E così anche nella provinciale Cremona il mare inizia a farsi meno calmo, le contraddizioni sociali emergono con tutta la loro forza e la maschera di “ricca cittadina benestante” si è frantumata sotto i colpi d’accetta di un conflitto sociale troppo a lungo rimasto latente e che ora sta finalmente emergendo.
Il fantasma si aggira per Cremona, ma per evitare che vi prenda residenza, soprattutto in periodo pre-elettorale in vista delle elezioni comunali, le controparti locali stanno cercando di fare tutto il possibile per rimandare l’acuirsi e l’esplosione del conflitto sociale in tutta la sua potenza.
E’ con questa lente analitica, senza trascurare gli effettivi e materiali rapporti di forza che il Comitato Antisfratto cittadino ha saputo costruire, che bisogna leggere i rinvii di sfratto che arrivano fino ad un massimo di 5 mesi; sicuramente non dovuti alla benevolenza ed alla magnanimità delle istituzioni competenti che più volte si sono dimostrate sorde dinnanzi alle rivendicazioni delle famiglie morose e sotto sfratto.
Per questa ragione e sotto l’incalzante pressione che un’ agenda di lotta sia nazionale che locale ha saputo esprimere, il comune ha istituito grazie ad un erogazione di soldi della Regione Lombardia un fondo per cercare di trovare soluzioni tampone per le innumerevoli famiglie in difficoltà.
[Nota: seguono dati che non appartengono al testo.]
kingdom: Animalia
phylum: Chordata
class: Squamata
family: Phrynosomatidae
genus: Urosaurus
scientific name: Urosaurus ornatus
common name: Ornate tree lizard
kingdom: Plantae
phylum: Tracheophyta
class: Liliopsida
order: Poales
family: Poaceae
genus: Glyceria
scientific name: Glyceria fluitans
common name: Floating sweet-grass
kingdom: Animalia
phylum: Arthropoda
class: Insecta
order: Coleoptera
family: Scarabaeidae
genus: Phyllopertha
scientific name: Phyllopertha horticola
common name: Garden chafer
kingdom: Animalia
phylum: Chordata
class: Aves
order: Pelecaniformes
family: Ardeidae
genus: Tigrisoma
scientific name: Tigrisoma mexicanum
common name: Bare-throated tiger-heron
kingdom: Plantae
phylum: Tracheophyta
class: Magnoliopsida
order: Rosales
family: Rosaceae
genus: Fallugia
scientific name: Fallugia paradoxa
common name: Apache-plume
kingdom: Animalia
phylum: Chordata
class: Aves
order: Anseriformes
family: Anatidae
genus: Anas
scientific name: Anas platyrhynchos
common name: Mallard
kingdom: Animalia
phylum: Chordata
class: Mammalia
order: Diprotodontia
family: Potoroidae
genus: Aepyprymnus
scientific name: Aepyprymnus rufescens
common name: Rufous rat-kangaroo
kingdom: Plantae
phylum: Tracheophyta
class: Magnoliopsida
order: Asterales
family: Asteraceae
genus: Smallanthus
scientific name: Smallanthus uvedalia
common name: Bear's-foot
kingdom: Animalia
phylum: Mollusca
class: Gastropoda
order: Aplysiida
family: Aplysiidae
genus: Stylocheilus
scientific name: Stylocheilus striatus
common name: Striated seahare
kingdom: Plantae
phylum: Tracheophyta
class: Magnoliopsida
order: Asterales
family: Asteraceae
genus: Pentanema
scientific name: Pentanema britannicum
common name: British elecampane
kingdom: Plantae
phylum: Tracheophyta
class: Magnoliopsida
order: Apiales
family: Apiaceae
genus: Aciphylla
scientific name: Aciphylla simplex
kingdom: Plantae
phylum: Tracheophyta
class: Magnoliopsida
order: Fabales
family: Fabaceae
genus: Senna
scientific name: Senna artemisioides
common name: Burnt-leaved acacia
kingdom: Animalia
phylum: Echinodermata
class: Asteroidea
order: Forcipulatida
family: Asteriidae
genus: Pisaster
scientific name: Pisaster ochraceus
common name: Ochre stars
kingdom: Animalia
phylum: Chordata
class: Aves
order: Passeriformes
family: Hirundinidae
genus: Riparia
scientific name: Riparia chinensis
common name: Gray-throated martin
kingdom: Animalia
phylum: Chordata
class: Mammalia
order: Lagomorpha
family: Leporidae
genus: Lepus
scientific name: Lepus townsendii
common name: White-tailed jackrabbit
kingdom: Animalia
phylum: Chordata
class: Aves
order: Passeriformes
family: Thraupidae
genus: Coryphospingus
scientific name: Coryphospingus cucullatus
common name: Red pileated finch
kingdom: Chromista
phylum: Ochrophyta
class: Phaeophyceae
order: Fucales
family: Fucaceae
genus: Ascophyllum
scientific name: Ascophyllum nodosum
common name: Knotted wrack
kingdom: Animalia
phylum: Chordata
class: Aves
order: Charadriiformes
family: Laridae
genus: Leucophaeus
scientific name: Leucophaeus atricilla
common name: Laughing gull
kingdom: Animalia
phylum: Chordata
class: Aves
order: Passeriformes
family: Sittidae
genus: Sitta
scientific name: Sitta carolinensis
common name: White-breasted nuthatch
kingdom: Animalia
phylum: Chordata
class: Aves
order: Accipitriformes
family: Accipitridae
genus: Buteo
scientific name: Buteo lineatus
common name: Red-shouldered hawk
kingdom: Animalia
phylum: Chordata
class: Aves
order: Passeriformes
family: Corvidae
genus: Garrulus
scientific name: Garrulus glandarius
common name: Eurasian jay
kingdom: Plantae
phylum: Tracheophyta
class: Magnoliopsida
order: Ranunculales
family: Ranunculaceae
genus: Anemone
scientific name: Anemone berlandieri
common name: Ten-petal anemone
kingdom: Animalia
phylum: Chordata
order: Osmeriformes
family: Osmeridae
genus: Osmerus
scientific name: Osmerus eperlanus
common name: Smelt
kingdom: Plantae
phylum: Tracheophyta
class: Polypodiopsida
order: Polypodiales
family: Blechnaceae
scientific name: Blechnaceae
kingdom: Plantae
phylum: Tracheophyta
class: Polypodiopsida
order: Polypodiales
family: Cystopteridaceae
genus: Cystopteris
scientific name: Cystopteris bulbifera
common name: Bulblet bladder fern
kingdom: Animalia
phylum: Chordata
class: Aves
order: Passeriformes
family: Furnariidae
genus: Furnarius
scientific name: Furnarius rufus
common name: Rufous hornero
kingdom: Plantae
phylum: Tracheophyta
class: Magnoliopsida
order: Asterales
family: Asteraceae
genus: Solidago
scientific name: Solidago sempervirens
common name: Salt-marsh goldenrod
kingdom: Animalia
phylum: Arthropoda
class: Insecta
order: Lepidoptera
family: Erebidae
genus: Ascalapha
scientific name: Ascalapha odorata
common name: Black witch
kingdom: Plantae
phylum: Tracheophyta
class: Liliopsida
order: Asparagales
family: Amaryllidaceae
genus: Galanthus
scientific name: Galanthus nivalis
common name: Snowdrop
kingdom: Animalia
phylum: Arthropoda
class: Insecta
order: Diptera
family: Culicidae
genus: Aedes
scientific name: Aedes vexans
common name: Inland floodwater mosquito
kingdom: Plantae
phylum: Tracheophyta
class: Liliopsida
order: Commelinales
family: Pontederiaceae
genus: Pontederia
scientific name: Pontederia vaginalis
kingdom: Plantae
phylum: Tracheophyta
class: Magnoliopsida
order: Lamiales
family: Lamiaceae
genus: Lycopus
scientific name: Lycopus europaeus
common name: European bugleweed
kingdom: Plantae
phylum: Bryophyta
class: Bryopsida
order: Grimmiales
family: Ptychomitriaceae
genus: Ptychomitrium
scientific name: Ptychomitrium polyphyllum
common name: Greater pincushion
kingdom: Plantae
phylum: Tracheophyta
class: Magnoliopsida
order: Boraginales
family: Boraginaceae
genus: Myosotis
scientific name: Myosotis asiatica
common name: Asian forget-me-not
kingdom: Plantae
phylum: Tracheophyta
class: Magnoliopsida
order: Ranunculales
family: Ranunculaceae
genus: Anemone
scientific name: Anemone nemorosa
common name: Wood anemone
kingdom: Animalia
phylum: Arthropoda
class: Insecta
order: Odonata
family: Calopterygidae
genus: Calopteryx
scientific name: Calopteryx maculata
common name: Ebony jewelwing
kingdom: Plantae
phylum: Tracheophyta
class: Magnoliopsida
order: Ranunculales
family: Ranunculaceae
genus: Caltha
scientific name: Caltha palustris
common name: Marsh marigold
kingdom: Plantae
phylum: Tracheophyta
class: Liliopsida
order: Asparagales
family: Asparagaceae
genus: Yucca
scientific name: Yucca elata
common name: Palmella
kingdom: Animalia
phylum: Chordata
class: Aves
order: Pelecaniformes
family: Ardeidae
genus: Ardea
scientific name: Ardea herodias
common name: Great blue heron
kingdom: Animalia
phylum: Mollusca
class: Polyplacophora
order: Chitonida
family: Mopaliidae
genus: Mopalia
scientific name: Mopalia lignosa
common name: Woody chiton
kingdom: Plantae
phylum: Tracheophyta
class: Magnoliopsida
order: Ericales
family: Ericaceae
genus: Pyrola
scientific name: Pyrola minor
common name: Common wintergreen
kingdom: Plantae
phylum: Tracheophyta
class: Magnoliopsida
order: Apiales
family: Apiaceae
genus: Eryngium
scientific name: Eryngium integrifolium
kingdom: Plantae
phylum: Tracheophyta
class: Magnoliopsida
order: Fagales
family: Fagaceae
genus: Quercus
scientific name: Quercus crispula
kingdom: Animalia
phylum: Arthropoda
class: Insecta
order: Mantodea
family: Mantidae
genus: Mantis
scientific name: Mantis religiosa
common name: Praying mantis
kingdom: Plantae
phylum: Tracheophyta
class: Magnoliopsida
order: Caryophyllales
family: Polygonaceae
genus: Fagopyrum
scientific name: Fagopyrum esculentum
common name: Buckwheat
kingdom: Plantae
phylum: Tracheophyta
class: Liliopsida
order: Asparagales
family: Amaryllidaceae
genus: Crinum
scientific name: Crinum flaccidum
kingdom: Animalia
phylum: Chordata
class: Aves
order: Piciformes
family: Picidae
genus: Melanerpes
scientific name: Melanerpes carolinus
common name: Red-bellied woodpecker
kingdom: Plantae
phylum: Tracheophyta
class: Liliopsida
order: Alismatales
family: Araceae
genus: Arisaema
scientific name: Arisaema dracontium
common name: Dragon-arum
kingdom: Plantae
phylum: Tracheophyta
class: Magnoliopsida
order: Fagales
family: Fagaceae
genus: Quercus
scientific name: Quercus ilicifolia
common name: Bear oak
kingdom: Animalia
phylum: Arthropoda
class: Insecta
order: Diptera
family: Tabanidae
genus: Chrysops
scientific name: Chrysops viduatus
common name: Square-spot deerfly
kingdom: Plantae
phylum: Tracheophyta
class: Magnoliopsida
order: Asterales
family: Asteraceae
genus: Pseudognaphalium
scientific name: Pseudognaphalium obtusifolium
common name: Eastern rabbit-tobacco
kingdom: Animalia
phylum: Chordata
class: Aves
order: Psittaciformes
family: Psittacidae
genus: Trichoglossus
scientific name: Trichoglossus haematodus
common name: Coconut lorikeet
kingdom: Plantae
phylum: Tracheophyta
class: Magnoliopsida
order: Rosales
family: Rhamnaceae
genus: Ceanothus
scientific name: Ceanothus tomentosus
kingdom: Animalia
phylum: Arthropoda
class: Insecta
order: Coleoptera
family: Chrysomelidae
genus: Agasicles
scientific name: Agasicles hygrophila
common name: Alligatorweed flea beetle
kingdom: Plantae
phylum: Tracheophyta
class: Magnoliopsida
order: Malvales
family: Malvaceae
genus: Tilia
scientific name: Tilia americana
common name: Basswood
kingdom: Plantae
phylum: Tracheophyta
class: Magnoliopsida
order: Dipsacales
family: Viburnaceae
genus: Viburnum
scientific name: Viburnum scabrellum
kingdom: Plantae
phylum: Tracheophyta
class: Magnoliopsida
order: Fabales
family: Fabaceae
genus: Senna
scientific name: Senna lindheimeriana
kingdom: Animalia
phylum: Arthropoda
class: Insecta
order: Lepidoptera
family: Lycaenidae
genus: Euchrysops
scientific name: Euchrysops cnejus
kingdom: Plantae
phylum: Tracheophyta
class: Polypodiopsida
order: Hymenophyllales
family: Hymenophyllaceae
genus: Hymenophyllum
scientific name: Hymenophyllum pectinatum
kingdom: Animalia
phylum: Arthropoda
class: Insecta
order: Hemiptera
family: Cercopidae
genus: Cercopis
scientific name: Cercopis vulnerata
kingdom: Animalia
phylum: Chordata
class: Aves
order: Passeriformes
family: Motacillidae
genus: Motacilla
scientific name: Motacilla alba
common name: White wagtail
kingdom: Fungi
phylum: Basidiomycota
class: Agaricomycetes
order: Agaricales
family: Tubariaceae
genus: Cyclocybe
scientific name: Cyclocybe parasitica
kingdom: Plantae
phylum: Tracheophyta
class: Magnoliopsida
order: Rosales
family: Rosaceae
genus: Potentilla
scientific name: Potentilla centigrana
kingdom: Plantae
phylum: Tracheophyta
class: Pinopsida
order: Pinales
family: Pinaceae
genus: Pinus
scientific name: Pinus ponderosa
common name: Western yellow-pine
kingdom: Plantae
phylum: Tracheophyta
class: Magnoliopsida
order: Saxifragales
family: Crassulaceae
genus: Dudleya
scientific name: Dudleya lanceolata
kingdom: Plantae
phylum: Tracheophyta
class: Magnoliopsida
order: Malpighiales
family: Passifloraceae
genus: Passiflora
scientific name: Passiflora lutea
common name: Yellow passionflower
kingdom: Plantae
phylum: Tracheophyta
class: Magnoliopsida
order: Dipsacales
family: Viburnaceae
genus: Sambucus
Oltre ad una assoluta mancanza di trasparenza nella gestione di questi soldi, abbiamo potuto constatare che questi sono stati più volte utilizzati per fornire un contributo economico, volto a coprire gli affitti che non sarebbero stati incassati, a grandi proprietari di case che non sono riusciti a sbattere in mezzo ad una strada famiglie incolpevolmente morose a causa dei picchetti antisfratto fuori dalle abitazioni.
Ecco quindi come vengono utilizzati i soldi pubblici destinati ad affrontare (sempre in maniera provvisoria e per niente risolutiva) l’emergenza abitativa in città: si regalano ai palazzinari riempiendo le tasche già traboccanti, come nel caso più eclatante che è stato constatato, di chi possiede oltre quattrocento case!
Centrale diviene perciò la nostra capacità di saper rompere ogni tentativo di mediazione e compatibilità, non accontentandosi di ottenere rinvii così lunghi e ponendo al centro della nostra riflessione militante la questione del potere: chi decide delle nostre vite? Chi decide dove investire e come utilizzare le risorse e i soldi pubblici?
E partendo da queste domande, dobbiamo interrogarci, sviluppare una ragionamento collettivo e trovare risposte concrete e praticabili per erodere campo decisionale alla controparte, costruendo contropotere diffuso nei territori e nelle città in cui viviamo.